Biden's infrastructure proposal, for example, spends money over 8 years, but pays for it over 15 — a scenario that's unlikely to play out without congressional intervention in the latter years.

“Ensuring an inclusive, fair, prosperous and moral economic system means not only meeting today’s urgent challenges in a responsible way, but securing our fiscal position over the long term," said Michael Peterson, CEO of the Peterson Foundation, an anti-deficit group.

"In order to have the strength and resources we need to truly tackle our critical challenges over the long run, we need to build our economic future on a sustainable fiscal foundation.”

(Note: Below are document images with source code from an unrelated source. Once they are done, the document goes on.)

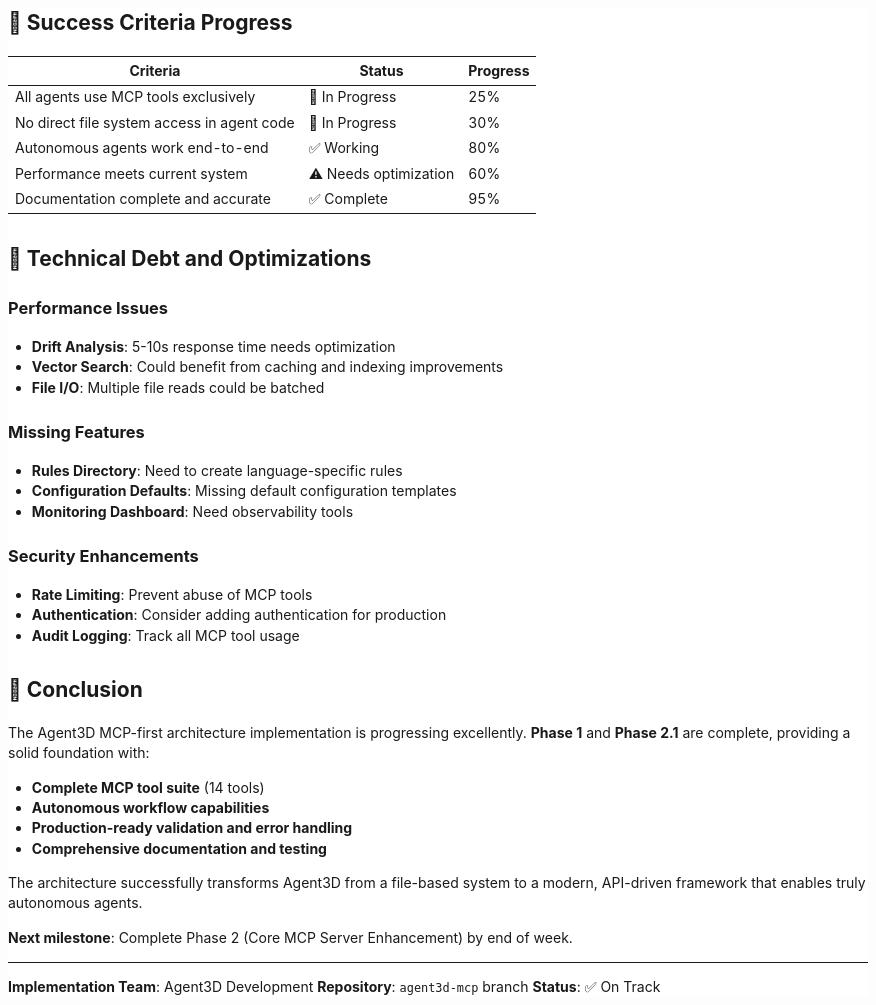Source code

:## 🎯 Success Criteria Progress

| Criteria | Status | Progress |
|----------|--------|----------|
| All agents use MCP tools exclusively | 🔄 In Progress | 25% |
| No direct file system access in agent code | 🔄 In Progress | 30% |
| Autonomous agents work end-to-end | ✅ Working | 80% |
| Performance meets current system | ⚠️ Needs optimization | 60% |
| Documentation complete and accurate | ✅ Complete | 95% |

## 🔧 Technical Debt and Optimizations

### **Performance Issues**
- **Drift Analysis**: 5-10s response time needs optimization
- **Vector Search**: Could benefit from caching and indexing improvements
- **File I/O**: Multiple file reads could be batched

### **Missing Features**
- **Rules Directory**: Need to create language-specific rules
- **Configuration Defaults**: Missing default configuration templates
- **Monitoring Dashboard**: Need observability tools

### **Security Enhancements**
- **Rate Limiting**: Prevent abuse of MCP tools
- **Authentication**: Consider adding authentication for production
- **Audit Logging**: Track all MCP tool usage

## 🎉 Conclusion

The Agent3D MCP-first architecture implementation is progressing excellently. **Phase 1** and **Phase 2.1** are complete, providing a solid foundation with:

- **Complete MCP tool suite** (14 tools)
- **Autonomous workflow capabilities**
- **Production-ready validation and error handling**
- **Comprehensive documentation and testing**

The architecture successfully transforms Agent3D from a file-based system to a modern, API-driven framework that enables truly autonomous agents.

**Next milestone**: Complete Phase 2 (Core MCP Server Enhancement) by end of week.

---

**Implementation Team**: Agent3D Development
**Repository**: `agent3d-mcp` branch
**Status**: ✅ On Track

But progressives are pushing back, questioning the long-held belief that high debts will shift the economy into a lower gear.

The left-leaning Economic Policy institute said the budget "shows what true 'fiscal responsibility' means" by making investments to tackle inequality and level the playing field in the labor market.

A variety of progressive groups banded together to counter traditional arguments on fiscal policy, calling themselves "Stop Deficit Squawks."

“We have heard from a select group of organizations for a decade, more than that, that we constantly need to be worried about the debt and the deficit. They get a lot quieter when it’s a discussion for tax cuts for corporations,” said Maura Quint, executive director of Tax March, one of the progressive groups.

“What we have seen time and time again is that it bears no fruit.”

But the pushback hasn't satisfied those who warn that the debt is already eating away at growth, and may eventually tip the economy into crisis.

"While emergency government intervention was justified to address the recent health and economic crises, a continuation of such fiscal trends will harm future generations of Americans, who will be left with the burden of both paying increasing interest costs and paying off the growing national debt," the Bipartisan Policy Center said in a statement responding to the budget.